Each of the directors, whose names and functions are listed on pages 54 and 55 of this annual report, confirms that, to the best of his or her knowledge:
• the consolidated financial statements, which have been prepared in accordance with IFRSs as adopted by the EU, the Companies Act 2006 and Article 4 of the IAS Regulation, give a true and fair view of the assets, liabilities, financial position and profit of the group; and
• the management report contained in this annual report includes a fair review of the development and performance of the business and the position of the group, together with a description of the principal risks and uncertainties that it faces.

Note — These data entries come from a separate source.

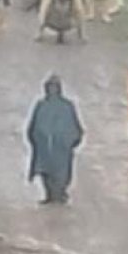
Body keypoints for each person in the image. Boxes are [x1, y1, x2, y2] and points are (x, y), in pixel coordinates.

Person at [26, 75, 84, 205]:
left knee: (49, 172)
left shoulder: (44, 105)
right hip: (57, 147)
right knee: (58, 172)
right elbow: (76, 129)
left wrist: (35, 141)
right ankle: (56, 195)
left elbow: (31, 128)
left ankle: (54, 195)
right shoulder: (65, 105)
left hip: (48, 147)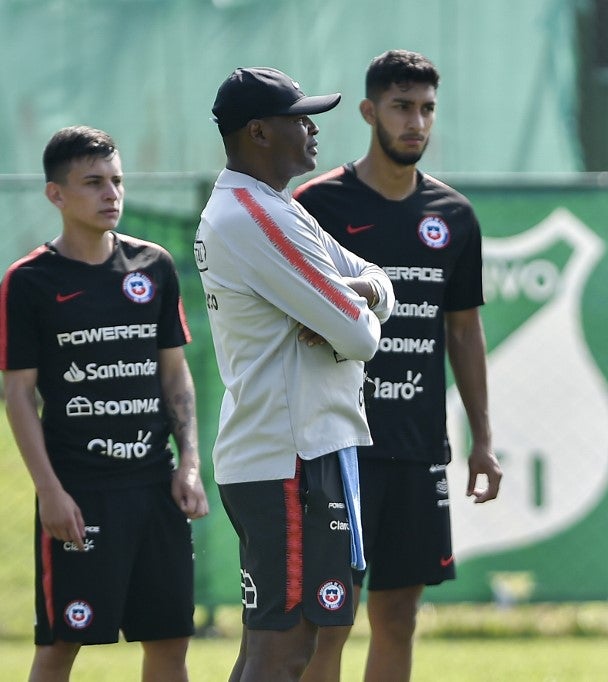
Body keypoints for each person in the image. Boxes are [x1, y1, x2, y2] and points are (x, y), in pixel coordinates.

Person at [293, 49, 502, 682]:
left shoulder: (455, 217)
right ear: (368, 111)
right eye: (402, 107)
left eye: (427, 109)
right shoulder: (316, 205)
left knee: (400, 616)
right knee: (328, 619)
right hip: (335, 445)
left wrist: (483, 440)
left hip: (415, 448)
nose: (416, 122)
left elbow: (463, 330)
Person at [195, 67, 394, 681]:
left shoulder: (276, 209)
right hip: (289, 457)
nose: (312, 130)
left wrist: (355, 295)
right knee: (283, 650)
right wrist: (357, 308)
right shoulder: (254, 216)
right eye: (299, 117)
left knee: (276, 646)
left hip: (302, 451)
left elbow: (379, 281)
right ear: (257, 131)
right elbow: (360, 335)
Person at [0, 125, 208, 682]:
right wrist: (49, 491)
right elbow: (18, 393)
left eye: (116, 181)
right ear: (56, 195)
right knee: (63, 643)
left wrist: (189, 463)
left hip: (154, 487)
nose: (111, 194)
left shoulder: (153, 266)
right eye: (93, 183)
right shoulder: (28, 281)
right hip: (80, 493)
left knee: (168, 642)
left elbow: (173, 372)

The directors in office at the date of this report have each confirmed that:
• so far as the director is aware, there is no relevant audit information of which the group's auditors are unaware; and
• he or she has taken all the steps that he or she ought to have taken as a director in order to make himself or herself aware of any relevant audit information and to establish that the group's auditors are aware of that information.
Stephen Shapiro
Group Company Secretary
This document does not constitute an offer to sell or issue or the solicitation of an offer to buy or acquire ordinary shares in the capital of SABMiller plc (the "company") or any other securities of the company or its subsidiaries or associates in any jurisdiction or an inducement to enter into investment activity.

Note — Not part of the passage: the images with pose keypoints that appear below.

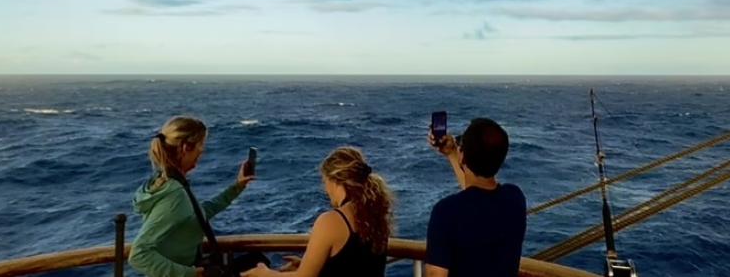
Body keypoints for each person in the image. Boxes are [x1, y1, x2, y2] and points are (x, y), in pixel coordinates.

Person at [128, 115, 259, 277]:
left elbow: (195, 214)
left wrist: (237, 187)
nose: (202, 150)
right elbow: (139, 255)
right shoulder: (174, 194)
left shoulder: (163, 180)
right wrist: (188, 273)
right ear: (185, 147)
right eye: (200, 144)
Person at [246, 146, 393, 277]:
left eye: (324, 182)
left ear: (335, 180)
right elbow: (356, 264)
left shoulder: (331, 221)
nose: (325, 189)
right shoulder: (376, 215)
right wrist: (311, 264)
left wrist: (265, 273)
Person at [423, 117, 527, 277]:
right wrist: (452, 154)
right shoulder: (515, 199)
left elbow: (434, 275)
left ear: (463, 157)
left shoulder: (446, 213)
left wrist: (455, 155)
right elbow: (479, 196)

This document is intended to provide information to shareholders. It should not be relied upon by any other party or for any other purpose. This document includes 'forward-looking statements' with respect to certain of SABMiller plc's plans, current goals and expectations relating to its future financial condition, performance and results. These statements contain the words "anticipate", "believe", "intend", "estimate", "expect" and words of similar meaning. All statements other than statements of historical facts included in this document, including, without limitation, those regarding the company's financial position, business strategy, plans and objectives of management for future operations (including development plans and objectives relating to the company's products and services) are forward-looking statements. Such forward-looking statements involve known and unknown risks, uncertainties and other important factors that could cause the actual results, performance or achievements of the company to be materially different from future results, performance or achievements expressed or implied by such forward-looking statements. Such forward-looking statements are based on numerous assumptions regarding the company's present and future business strategies and the environment in which the company will operate in the future. These forward-looking statements speak only as at the date of this document. Factors which may cause differences between actual results and those expected or implied by the forward-looking statements include, but are not limited to: the outcome of the proposed transaction with Anheuser-Busch InBev SA/NV; material adverse changes in the economic and business conditions in the markets in which SABMiller operates; increased competition in the global brewing and beverages industry; changes in consumer preferences; changes to the regulatory environment; and fluctuations in foreign currency exchange rates and interest rates.
The company expressly disclaims any obligation or undertaking to disseminate any updates or revisions to any forward-looking statements contained herein to reflect any change in the company's expectations with regard thereto or any change in events, conditions or circumstances on which any such statement is based. The past business and financial performance of SABMiller plc is not to be relied on as an indication of its future performance.